Revise the listing below so that "Transcribe" becomes "Copy out" wherever it occurs, leaving every other line untouched. Omit the pictures from your version.

START

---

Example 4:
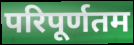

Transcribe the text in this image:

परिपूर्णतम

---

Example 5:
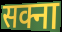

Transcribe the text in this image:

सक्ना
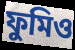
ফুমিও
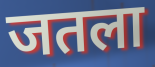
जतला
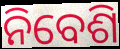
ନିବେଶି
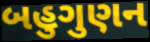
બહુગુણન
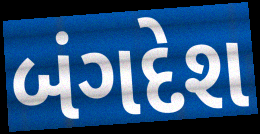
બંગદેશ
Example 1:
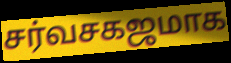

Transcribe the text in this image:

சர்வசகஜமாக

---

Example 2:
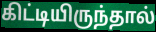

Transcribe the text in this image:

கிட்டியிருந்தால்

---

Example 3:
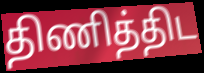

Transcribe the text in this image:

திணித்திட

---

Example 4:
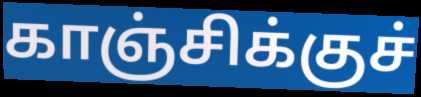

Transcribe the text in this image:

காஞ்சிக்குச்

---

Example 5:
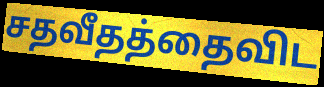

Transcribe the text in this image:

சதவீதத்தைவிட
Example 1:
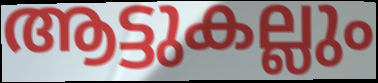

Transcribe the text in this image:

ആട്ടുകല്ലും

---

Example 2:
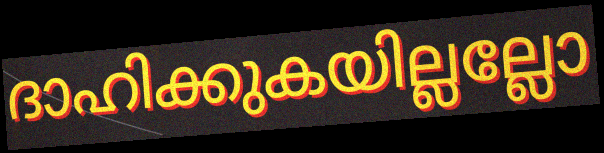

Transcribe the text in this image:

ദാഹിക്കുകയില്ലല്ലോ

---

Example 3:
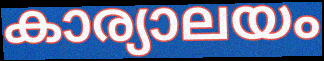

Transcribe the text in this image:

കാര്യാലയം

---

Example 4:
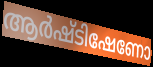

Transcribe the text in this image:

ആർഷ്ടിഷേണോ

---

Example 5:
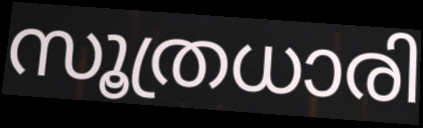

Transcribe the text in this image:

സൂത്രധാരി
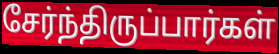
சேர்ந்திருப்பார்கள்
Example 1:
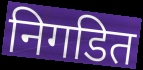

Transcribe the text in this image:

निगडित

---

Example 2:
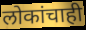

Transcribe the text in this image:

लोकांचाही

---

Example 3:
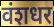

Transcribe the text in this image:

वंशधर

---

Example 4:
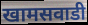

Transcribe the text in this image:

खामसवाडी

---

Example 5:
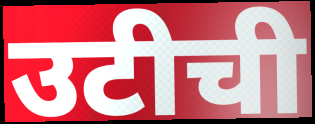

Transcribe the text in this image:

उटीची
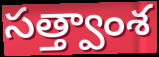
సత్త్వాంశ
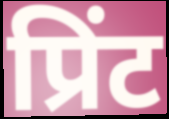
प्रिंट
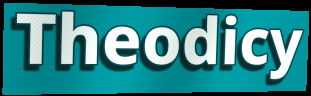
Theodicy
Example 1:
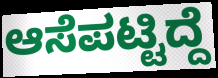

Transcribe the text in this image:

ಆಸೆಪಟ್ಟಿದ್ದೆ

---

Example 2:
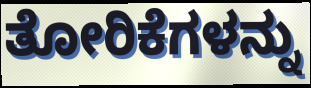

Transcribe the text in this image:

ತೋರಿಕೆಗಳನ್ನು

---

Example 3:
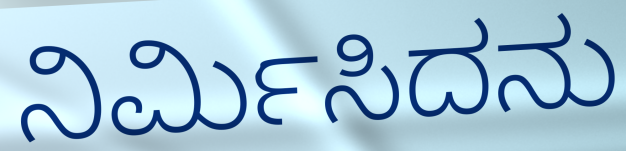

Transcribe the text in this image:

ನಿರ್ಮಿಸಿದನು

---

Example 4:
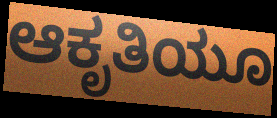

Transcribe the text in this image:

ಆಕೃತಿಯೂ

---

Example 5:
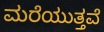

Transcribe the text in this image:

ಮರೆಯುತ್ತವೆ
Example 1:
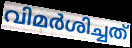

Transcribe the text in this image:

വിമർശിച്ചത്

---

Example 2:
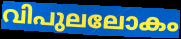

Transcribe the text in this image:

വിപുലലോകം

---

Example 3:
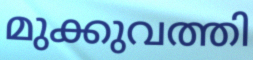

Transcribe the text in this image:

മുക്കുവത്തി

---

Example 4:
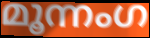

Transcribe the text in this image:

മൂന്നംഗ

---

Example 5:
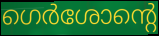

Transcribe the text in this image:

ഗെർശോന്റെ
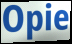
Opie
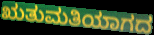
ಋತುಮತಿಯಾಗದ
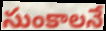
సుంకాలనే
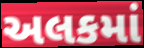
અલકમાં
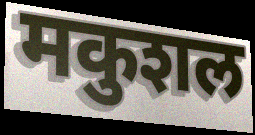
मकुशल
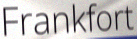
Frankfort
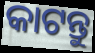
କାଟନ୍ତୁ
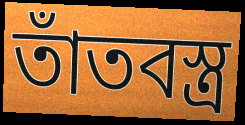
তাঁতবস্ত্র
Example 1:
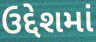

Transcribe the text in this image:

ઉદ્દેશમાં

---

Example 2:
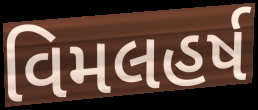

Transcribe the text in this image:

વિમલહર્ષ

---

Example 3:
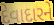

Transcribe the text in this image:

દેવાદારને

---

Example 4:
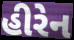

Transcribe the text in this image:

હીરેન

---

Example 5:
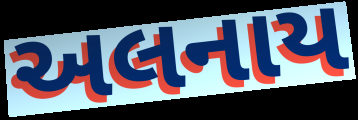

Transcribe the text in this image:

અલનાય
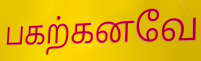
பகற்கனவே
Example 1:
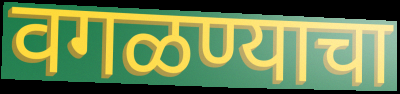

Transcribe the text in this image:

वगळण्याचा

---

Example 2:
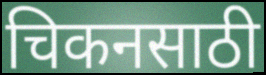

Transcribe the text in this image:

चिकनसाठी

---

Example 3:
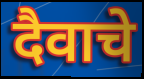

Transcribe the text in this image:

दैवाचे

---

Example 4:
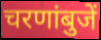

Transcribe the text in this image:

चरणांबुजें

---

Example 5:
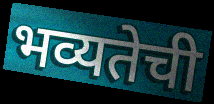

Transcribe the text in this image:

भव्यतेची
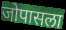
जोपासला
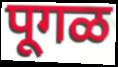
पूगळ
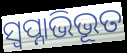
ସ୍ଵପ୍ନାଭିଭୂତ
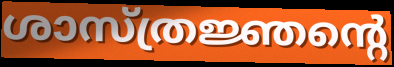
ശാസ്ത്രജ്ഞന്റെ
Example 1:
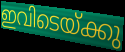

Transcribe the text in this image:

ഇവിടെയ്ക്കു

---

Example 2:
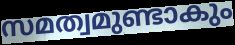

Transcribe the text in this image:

END

Exercise output:
---

Example 4:

Copy out the text in this image:

परिपूर्णतम

---

Example 5:

Copy out the text in this image:

सक्ना
ফুমিও
जतला
ନିବେଶି
બહુગુણન
બંગદેશ
Example 1:

Copy out the text in this image:

சர்வசகஜமாக

---

Example 2:

Copy out the text in this image:

கிட்டியிருந்தால்

---

Example 3:

Copy out the text in this image:

திணித்திட

---

Example 4:

Copy out the text in this image:

காஞ்சிக்குச்

---

Example 5:

Copy out the text in this image:

சதவீதத்தைவிட
Example 1:

Copy out the text in this image:

ആട്ടുകല്ലും

---

Example 2:

Copy out the text in this image:

ദാഹിക്കുകയില്ലല്ലോ

---

Example 3:

Copy out the text in this image:

കാര്യാലയം

---

Example 4:

Copy out the text in this image:

ആർഷ്ടിഷേണോ

---

Example 5:

Copy out the text in this image:

സൂത്രധാരി
சேர்ந்திருப்பார்கள்
Example 1:

Copy out the text in this image:

निगडित

---

Example 2:

Copy out the text in this image:

लोकांचाही

---

Example 3:

Copy out the text in this image:

वंशधर

---

Example 4:

Copy out the text in this image:

खामसवाडी

---

Example 5:

Copy out the text in this image:

उटीची
సత్త్వాంశ
प्रिंट
Theodicy
Example 1:

Copy out the text in this image:

ಆಸೆಪಟ್ಟಿದ್ದೆ

---

Example 2:

Copy out the text in this image:

ತೋರಿಕೆಗಳನ್ನು

---

Example 3:

Copy out the text in this image:

ನಿರ್ಮಿಸಿದನು

---

Example 4:

Copy out the text in this image:

ಆಕೃತಿಯೂ

---

Example 5:

Copy out the text in this image:

ಮರೆಯುತ್ತವೆ
Example 1:

Copy out the text in this image:

വിമർശിച്ചത്

---

Example 2:

Copy out the text in this image:

വിപുലലോകം

---

Example 3:

Copy out the text in this image:

മുക്കുവത്തി

---

Example 4:

Copy out the text in this image:

മൂന്നംഗ

---

Example 5:

Copy out the text in this image:

ഗെർശോന്റെ
Opie
ಋತುಮತಿಯಾಗದ
సుంకాలనే
અલકમાં
मकुशल
Frankfort
କାଟନ୍ତୁ
তাঁতবস্ত্র
Example 1:

Copy out the text in this image:

ઉદ્દેશમાં

---

Example 2:

Copy out the text in this image:

વિમલહર્ષ

---

Example 3:

Copy out the text in this image:

દેવાદારને

---

Example 4:

Copy out the text in this image:

હીરેન

---

Example 5:

Copy out the text in this image:

અલનાય
பகற்கனவே
Example 1:

Copy out the text in this image:

वगळण्याचा

---

Example 2:

Copy out the text in this image:

चिकनसाठी

---

Example 3:

Copy out the text in this image:

दैवाचे

---

Example 4:

Copy out the text in this image:

चरणांबुजें

---

Example 5:

Copy out the text in this image:

भव्यतेची
जोपासला
पूगळ
ସ୍ଵପ୍ନାଭିଭୂତ
ശാസ്ത്രജ്ഞന്റെ
Example 1:

Copy out the text in this image:

ഇവിടെയ്ക്കു

---

Example 2:

Copy out the text in this image:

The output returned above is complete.